Pour l’instant, Justine et lui n’ont pas de problèmes de santé. « Heureusement qu’on est jeunes, dit Nicolas. Même si je n’ai plus rien, je continue d’avancer. Je ne veux pas mourir à 23 ans. »
A 14 h 30, à la fin de sa journée de travail, Justine le rejoint devant un supermarché près de la place de la Nation, où ils font la manche. Depuis qu’elle est interdite bancaire, ils n’ont plus d’argent liquide. En semaine, ils peuvent gagner 30 euros par jour, jusqu’à 60 les vendredis et les samedis. Cela leur permet de faire face aux dépenses quotidiennes et, quand ils n’en peuvent plus ou qu’il fait trop froid, de s’offrir une chambre d’hôtel. Et puis ils font parfois de belles rencontres. Comme Jérôme, un étudiant chez qui ils se douchent, ou Gilles, un ex-journaliste qui les héberge en cas de coup dur. Ou encore cette retraitée qui garde leurs papiers importants et qui, en échange d’espèces, signe des chèques pour payer les dettes de Justine. « Sinon, dit celle-ci, je devrais m’acquitter de 12 euros pour un mandat ! » Chez les uns ou chez les autres, ils laissent leur chargeur de téléphone. « S’il nous arrive quelque chose dans le bois, sans téléphone, c’est la mort assurée, explique Nicolas. Et pour nos CV, il faut bien qu’on mette un contact. » Certains, comme les caissières du supermarché, leur apportent de la nourriture. Un petit réseau de voisinage. « Pour l’anniversaire de Justine, se souvient Nicolas, une femme lui a offert un haut et un pantalon qu’elle avait payés 80 euros ! Je n’avais pas de cadeau. Pour Noël ça va être pareil... Avant, le soir, on se faisait plaisir : un ciné, un restau. Cette chute est trop brutale. C’est dur pour notre couple. Notre vie amoureuse, on l’a mise de côté. On s’aime très fort mais pour nous, le principal, c’est de manger. On ne vit pas. On survit. »

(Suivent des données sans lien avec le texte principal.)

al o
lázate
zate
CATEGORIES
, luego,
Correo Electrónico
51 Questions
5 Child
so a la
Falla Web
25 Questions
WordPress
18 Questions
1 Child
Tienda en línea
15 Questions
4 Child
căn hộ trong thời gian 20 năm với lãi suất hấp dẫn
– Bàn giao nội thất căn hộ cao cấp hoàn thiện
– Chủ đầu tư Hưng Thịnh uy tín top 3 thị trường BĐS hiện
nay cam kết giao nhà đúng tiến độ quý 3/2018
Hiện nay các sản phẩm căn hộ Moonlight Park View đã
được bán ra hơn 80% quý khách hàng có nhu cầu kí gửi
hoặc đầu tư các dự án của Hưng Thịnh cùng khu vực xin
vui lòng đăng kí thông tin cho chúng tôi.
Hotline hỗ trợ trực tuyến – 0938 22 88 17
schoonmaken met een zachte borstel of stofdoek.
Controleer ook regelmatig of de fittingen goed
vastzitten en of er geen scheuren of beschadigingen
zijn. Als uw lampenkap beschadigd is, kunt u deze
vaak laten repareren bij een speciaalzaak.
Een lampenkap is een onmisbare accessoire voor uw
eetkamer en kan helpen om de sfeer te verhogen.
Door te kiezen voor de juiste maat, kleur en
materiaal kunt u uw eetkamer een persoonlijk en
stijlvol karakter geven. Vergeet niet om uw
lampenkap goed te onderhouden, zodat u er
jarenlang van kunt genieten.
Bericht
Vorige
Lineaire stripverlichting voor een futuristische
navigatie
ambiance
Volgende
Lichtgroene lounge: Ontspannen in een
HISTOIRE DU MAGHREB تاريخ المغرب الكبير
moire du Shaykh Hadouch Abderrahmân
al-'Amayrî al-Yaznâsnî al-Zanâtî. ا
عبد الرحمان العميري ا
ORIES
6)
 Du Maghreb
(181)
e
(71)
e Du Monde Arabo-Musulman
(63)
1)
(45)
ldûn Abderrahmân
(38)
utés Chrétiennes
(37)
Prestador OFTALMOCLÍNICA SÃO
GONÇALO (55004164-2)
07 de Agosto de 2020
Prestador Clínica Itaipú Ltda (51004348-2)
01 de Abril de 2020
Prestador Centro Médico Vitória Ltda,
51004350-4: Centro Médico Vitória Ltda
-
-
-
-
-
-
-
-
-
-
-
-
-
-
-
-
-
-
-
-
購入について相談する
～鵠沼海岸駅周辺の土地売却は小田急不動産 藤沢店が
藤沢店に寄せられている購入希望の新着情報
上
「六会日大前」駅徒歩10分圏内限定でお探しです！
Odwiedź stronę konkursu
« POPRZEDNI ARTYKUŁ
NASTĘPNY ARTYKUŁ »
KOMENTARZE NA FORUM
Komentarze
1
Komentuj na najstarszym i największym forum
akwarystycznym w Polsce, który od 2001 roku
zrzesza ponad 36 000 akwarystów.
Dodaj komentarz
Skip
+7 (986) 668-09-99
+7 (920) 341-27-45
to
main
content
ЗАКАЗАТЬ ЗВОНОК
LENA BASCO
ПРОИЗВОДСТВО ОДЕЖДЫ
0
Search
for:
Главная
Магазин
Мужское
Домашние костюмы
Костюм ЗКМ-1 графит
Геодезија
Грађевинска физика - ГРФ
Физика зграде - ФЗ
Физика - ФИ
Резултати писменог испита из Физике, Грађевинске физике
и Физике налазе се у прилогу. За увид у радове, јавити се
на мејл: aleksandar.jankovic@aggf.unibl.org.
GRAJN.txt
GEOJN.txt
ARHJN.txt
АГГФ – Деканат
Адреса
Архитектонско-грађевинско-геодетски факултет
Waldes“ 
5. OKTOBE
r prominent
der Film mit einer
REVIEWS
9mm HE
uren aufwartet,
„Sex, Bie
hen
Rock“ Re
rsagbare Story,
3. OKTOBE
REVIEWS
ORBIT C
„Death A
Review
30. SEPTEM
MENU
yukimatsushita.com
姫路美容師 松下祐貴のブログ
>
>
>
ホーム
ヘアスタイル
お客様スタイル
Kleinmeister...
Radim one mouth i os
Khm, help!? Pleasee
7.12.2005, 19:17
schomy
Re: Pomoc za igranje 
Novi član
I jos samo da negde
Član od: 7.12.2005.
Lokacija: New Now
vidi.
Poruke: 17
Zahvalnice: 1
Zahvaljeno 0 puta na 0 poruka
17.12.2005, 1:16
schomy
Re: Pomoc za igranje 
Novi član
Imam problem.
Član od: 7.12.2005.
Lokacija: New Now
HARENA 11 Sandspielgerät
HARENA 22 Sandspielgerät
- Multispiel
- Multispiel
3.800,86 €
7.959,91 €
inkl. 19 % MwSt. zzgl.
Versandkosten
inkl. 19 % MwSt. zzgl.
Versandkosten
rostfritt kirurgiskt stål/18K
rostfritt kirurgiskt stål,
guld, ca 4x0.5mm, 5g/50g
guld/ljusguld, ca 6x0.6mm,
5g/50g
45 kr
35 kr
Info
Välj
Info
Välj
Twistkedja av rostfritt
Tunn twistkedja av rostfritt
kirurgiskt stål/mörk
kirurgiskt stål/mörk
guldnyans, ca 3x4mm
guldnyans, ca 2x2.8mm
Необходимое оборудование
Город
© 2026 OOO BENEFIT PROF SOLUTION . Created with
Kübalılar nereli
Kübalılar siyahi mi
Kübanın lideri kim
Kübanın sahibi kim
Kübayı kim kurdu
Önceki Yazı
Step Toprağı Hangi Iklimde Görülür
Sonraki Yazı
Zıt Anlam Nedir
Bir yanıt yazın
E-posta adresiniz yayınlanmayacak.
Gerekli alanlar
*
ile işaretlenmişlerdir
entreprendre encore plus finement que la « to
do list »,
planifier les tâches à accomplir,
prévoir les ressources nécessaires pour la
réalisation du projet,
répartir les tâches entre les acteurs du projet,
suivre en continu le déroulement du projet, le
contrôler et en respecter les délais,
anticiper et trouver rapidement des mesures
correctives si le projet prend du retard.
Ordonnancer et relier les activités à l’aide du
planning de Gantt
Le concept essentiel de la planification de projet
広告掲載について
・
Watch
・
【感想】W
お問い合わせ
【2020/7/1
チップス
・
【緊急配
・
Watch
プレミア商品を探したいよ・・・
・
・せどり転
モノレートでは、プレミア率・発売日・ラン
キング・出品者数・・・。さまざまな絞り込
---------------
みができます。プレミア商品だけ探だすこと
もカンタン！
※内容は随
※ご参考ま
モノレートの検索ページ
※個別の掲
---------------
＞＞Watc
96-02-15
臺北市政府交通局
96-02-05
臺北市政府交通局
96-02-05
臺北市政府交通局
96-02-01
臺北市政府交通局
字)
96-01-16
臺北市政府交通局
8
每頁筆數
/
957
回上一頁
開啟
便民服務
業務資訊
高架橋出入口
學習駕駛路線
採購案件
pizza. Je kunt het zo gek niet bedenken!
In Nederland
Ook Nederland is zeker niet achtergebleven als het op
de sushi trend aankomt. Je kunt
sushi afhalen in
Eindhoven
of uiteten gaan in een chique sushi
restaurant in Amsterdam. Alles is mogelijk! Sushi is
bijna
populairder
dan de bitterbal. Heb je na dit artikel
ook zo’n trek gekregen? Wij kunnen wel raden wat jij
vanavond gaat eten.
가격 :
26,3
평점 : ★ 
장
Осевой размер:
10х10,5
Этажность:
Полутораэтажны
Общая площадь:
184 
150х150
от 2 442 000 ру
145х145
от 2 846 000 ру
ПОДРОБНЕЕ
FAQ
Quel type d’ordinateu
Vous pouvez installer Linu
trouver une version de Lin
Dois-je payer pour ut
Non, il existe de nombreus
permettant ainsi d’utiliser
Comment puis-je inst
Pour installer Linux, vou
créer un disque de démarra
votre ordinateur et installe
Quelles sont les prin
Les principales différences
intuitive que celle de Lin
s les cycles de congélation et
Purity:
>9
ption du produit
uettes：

C’est aussi devant ce supermarché qu’ils ont rencontré une vieille dame contrainte de faire la manche car sa retraite de 600 euros ne couvre pas ses 800 euros de loyer. Chaque jour, depuis qu’elle s’est cassé une côte, Justine et Nicolas lui apportent à manger et un peu d’argent. Ils ont remarqué que « seuls ceux qui ont connu la galère aident. Les autres ne nous regardent même pas ». Et ça, Nicolas n’arrive pas à l’accepter : « Le plus difficile, c’est le regard des autres, les remarques de ceux qui pensent que je n’ai pas envie de travailler. » Dès qu’il peut, il bricole : un coup de peinture, une étagère à poser... Et il sillonne les rues de Paris à la recherche de choses jetées, qu’il cède à des dépôts-ventes ou dans des « cash espèces ». Il est 22 heures, le magasin ferme ses portes. Justine et Nicolas remballent leurs « affaires de manche », deux couvertures pour eux, des plaids pour les chiens, une boîte à lunettes pour les pièces. D’habitude, ils vont se réchauffer une heure dans le métro avant
de regagner leur tente. Mais aujourd’hui, il fait trop froid. Les deux hôtels qu’ils connaissent et qui acceptent les chiens pour 50 euros sont complets. Heureusement, ce soir, Gilles a accepté de les héberger. Une nuit de gagnée.